Фрося торопилась домой. Охваченная ужасом, она даже не могла плакать. У самой избы Харламовых остановилась: сердце зашлось, дышать было нечем. На улице от пожара светло. У ворот, в колеблющемся этом свете, стояли, скрестив руки на груди, Настасья Хохлушка, Пиада и Дарьюшка. Они тихо и тревожно переговаривались:
– Завидовка горит.
– А не в Поливановке ли?
– Нет, аль не видишь – в Завидовке.
– Никак, Савкиных дом. Пламя-то оттель вымахивает.
– Батюшки мои, а «галки» – то, «галки»!..
В освещённом пламенем ночном воздухе летали, кружась, «галки» – пылающие клочья соломы, сена, горящие щепки; метались потревоженные звоном колоколов голуби, красные в отсветах пожара.
Прикрывшись шалью, чтобы не видеть лиц свекрови и бабушки, Фрося шмыгнула через открытую калитку во двор, пробежала по-над завалинкой, на которой сидел старый Жулик и, вытянув морду, жутко выл.
– Жулик, молчать! – крикнула Фрося и тут же попятилась, увидев возле сеней человека. «Он!» – вздрогнула она, удивляясь тому, что он встречал её тут, а ещё больше тому, что всего лишь за минуту до этого она знала, чувствовала, что обязательно встретит его и потому-то прятала глаза перед родными.

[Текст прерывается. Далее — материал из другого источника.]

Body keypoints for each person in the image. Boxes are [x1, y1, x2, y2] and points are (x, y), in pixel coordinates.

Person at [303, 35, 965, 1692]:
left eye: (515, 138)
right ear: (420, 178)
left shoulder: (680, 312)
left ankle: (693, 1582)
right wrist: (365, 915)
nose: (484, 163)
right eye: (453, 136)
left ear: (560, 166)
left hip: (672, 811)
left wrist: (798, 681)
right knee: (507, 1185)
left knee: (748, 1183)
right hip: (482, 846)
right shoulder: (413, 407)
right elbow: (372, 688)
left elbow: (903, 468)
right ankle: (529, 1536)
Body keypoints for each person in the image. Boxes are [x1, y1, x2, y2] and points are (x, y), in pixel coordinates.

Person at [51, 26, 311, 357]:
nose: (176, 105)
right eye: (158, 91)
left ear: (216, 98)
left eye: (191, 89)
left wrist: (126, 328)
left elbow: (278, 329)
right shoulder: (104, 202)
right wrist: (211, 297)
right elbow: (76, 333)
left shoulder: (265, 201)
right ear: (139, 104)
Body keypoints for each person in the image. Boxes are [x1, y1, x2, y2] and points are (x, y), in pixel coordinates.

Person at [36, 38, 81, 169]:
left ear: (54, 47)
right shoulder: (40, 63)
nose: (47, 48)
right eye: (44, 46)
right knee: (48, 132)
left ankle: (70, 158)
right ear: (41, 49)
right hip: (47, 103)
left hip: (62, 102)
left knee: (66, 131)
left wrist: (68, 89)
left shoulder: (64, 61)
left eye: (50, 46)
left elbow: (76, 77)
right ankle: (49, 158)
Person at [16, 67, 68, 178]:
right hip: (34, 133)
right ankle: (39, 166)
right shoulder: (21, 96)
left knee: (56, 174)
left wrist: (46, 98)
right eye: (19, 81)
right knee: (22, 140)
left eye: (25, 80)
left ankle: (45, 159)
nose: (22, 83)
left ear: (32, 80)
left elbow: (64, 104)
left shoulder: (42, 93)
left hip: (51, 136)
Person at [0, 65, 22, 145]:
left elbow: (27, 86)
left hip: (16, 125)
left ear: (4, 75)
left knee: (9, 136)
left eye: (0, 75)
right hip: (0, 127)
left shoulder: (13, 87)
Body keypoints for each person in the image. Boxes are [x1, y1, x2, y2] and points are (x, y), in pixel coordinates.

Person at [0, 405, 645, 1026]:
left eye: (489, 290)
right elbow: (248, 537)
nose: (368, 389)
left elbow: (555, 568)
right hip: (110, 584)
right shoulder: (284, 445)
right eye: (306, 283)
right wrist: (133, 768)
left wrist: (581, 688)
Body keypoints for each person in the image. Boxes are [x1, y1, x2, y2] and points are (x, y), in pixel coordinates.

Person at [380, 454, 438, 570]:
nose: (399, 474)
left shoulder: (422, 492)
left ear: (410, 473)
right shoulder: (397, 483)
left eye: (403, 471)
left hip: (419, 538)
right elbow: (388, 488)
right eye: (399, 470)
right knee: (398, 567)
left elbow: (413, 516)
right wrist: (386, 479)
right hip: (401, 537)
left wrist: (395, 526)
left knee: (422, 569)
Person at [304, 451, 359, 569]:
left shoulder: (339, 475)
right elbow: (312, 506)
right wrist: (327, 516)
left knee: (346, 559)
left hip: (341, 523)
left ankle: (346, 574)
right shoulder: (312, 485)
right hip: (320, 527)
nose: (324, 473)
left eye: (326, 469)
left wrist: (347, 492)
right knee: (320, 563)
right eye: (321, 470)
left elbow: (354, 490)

– Уходи, уходи, уходи!.. – шептала Фрося, уже приближаясь к нему и инстинктивно разводя руками, как делает человек, который идёт в темноте по лесу и боится натолкнуться на что-то.
В жёсткой шинели, от которой пахло конским потом, махоркой и дымом, бородатый, он преградил ей дорогу, раскинул руки, и Фрося с ходу ткнулась ему в грудь, шарахнулась вправо, влево, но он не выпускал её, говорил:
– Фрося, милая… Ну, погодь, погодь! Скажи хоть одно словечко!..
– Пусти… Иван Митрич! Погубишь ты меня! Пусти же! О господи!.. У тебя жена, постыдился бы…
Рядом снова завыл Жулик. Большая «галка» низко пролетела над харламовским двором, на миг осветила постройки, сани, лежащих за изгородью овец, осветила и лицо Ивана. Он зажмурился и невольно опустил руки. Фрося стремительно рванулась к двери сеней, и он услышал, как она накинула изнутри крючок, потом вбежала в избу и забарабанила в окно, зовя женщин. Иван по-волчьи скакнул в сторону и скрылся в тёмном заднем дворе, у погреба.
– Кто там? Это ты, Аверьяныч? – окликнули откуда-то сверху, и Полетаев узнал голос своего отца.
Митрий Резак, вооружившись лопатой, стоял на самой макушке сарая, прибившегося вплотную к харламовским хлевам, и следил оттуда за пламенем, боясь, как бы на его крышу не упала «галка». Он не знал, что его сосед вместе со старшим сыном Петром убежали в Завидовку на пожар. Не дождавшись ответа, Митрий Резак начал рассуждать сам с собой, что вообще было свойственно многим затонцам:
– Савкины горят. Ну и хрен с ними – не обеднеют! Путём их, злодеев! Сколько кровушки людской попили, зверюги!
Сын его Иван и Павел Харламов слушали через раскрытую дверь погреба эту гневную речь и тихо, беззвучно посмеивались.
– Нет, ты всё-таки, Ванька, объявись перед ним. Ничего он тебе не сделает! Ведь он, кажись, и сам увильнул от японской?
– Пожалуй, отколотит.
– А ты что же, боишься?
– Стыдно будет.
– Перед кем?
Иван не ответил.
Несколько минут было тихо.
– А хочешь, я тебе устрою свидание с ней? – вдруг предложил Павел.
– С кем?.. Ты с ума сошёл!..
– А ведь она всё равно придёт к тебе, – спокойно объявил Павел и, помолчав, добавил: – Не любит она брательника моего. А ты «с ума сошёл»! Я знаю, что говорю! Не будет у них жизни, ежели он голову с войны принесёт…
Фрося тем временем уже лежала в постели, забрав к себе под одеяло детей. Настенька, Санька и Ленька жались к ней.
И чуткий Санька спрашивал:
– Мам, что ты так дрожишь? Ты захворала, мам?
– Нет, сынуля. Я озябла. Придвинься ко мне плотнее. Вот так. А теперь усни.